● Your objective
Where the line with "Mon - Fri : 8AM - 5PM CST" appears in the records below, start there and transcribe each line exactly through the last.

+===+

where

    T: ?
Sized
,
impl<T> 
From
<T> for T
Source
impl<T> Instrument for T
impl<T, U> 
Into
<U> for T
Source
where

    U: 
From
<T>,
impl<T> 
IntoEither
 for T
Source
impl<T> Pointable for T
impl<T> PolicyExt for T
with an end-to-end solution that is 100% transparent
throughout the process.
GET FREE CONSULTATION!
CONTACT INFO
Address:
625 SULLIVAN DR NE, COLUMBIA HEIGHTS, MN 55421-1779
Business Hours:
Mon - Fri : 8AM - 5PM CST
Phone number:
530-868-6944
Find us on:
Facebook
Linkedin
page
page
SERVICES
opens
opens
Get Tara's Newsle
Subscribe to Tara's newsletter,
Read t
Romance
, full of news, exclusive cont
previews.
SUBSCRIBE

+===+

● Result of the task
Mon - Fri : 8AM - 5PM CST
Phone number:
530-868-6944
Find us on:
Facebook
Linkedin
page
page
SERVICES
opens
opens
Get Tara's Newsle
Subscribe to Tara's newsletter,
Read t
Romance
, full of news, exclusive cont
previews.
SUBSCRIBE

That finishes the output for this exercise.